Despite those conditions, moose could not be considered even remotely common.
Having only arrived in the Empire State in the 1980s after having been killed off by overhunting in the 1860s, their population is estimated to be between 500 and 800 animals. That’s a pittance for a massive area of 6 million acres that is greater in size than the Yellowstone, Everglades, Glacier, and Grand Canyon National Parks combined.
Moose sightings are rare across the Park. Whenever they do occur the photos grace the pages of the local papers there. To understand just how driven visitors and locals alike are to see their first moose, consider the number of people who drive ten miles of slow-going, very bumpy dirt roads into the heart of the Moose River Plains Wild Forest to see the resident moose swimming in Helldiver Pond.
Even this writer has yet to see a moose in the Adirondacks.

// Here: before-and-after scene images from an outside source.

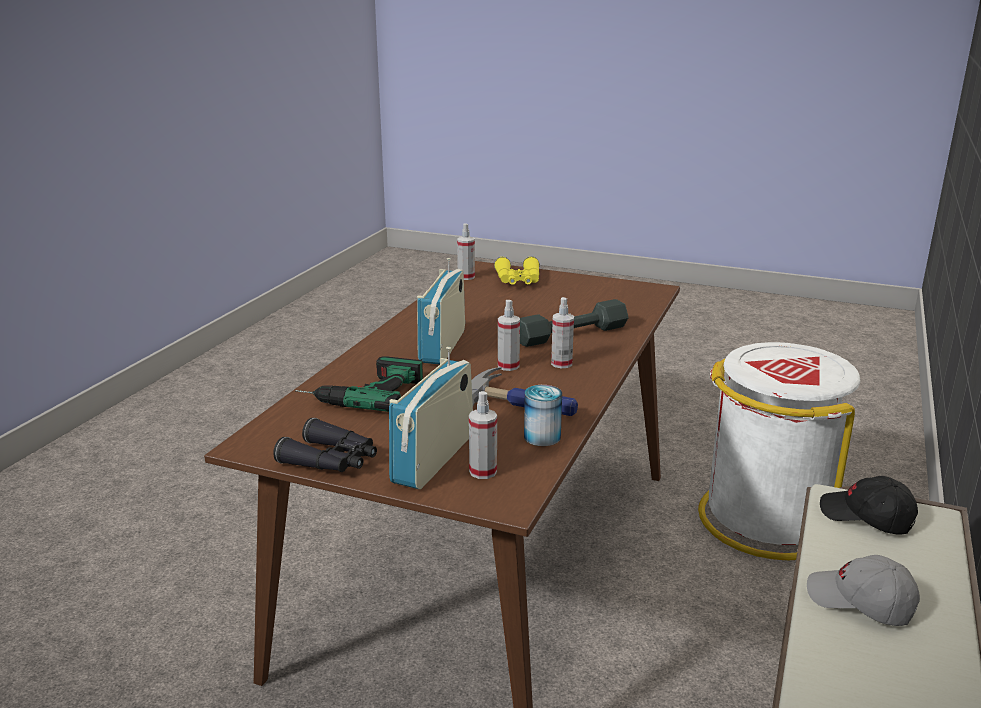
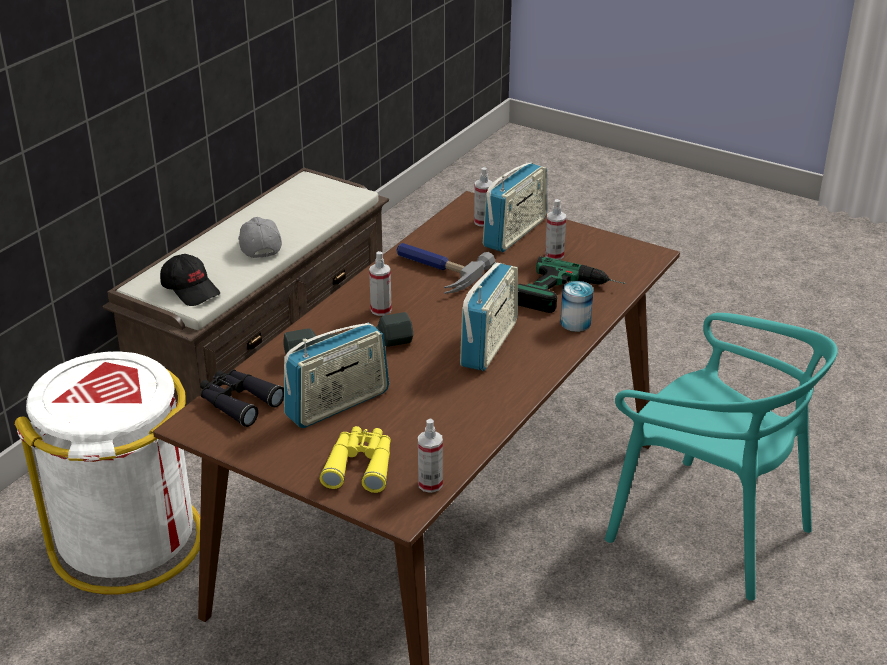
camera: 170 degrees left, 10 degrees up
(220, 588) = (709, 530): none -> turquoise chair
(331, 460) = (586, 238): black binoculars -> black binoculars (238, 402)
(508, 366) = (432, 312): spray bottle -> spray bottle (554, 255)
(542, 437) = (432, 242): can -> can (575, 323)
(555, 304) = (337, 404): none -> radio
(860, 602) = (258, 245): grey cap -> grey cap turned 150 degrees counterclockwise

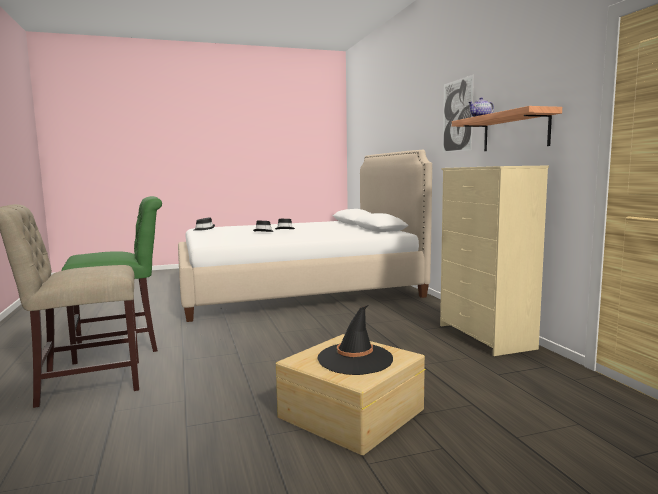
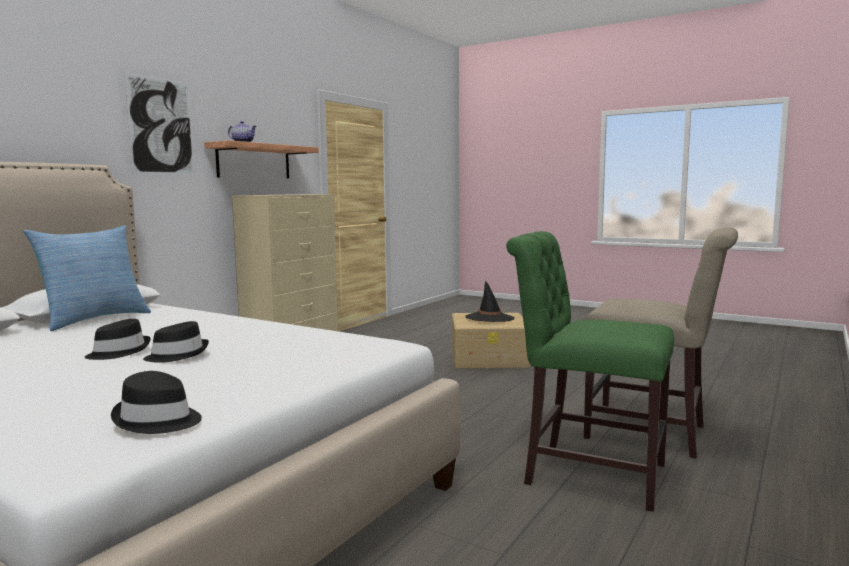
camera: 130 degrees left, 0 degrees up
(361, 229) = (94, 319): none -> pillow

I’ve seen quite a few in Canada and consider myself a good outdoorsman, but I have yet to see one of them during one of my twice-a-year forays into the Adirondacks.
I just hope that my first time is not seeing one hanging, waiting to be butchered.
If some lawmakers had their way, moose hunting would be allowed in the Park.
A bill introduced by Senator Patrick Gallivan was passed by his house that would do just that. The Assembly’s sister bill, introduced by David DiPietro, is still in committee.
Interestingly, both of those lawmakers are from Erie County, almost as far away as you can get from the Adirondacks in this state – hundreds of miles from the moose and their habitat and the understanding of the moose’s role in our ecosystem.
It would be unconscionable if this were to be passed by both houses and one would hope that Governor Cuomo, an ardent supporter of the Forever Wild aspects of the Park, would veto the bills in an effort to protect the small – and very fragile -- population of moose. There aren’t a lot of the beasts in our borders and a population that small could be easily ravaged by diseases like brainworm or killed off by the growing number of black bears (which have a hunger for moose calves).
If you love nature, frequent the Adirondacks and hope to one day see a moose – something you will never forget -- write your assemblyperson and the Governor and let them know that this bill shouldn’t be passed in this session or in future sessions.
I’m a hunter. But, I’m first and foremost a conservationist, and I have a good understanding of when we should or shouldn’t harvest wildlife. We aren’t even close to hunting levels with moose. Let’s put the idea of a moose hunt to bed and revisit it in the future….like twenty years from now.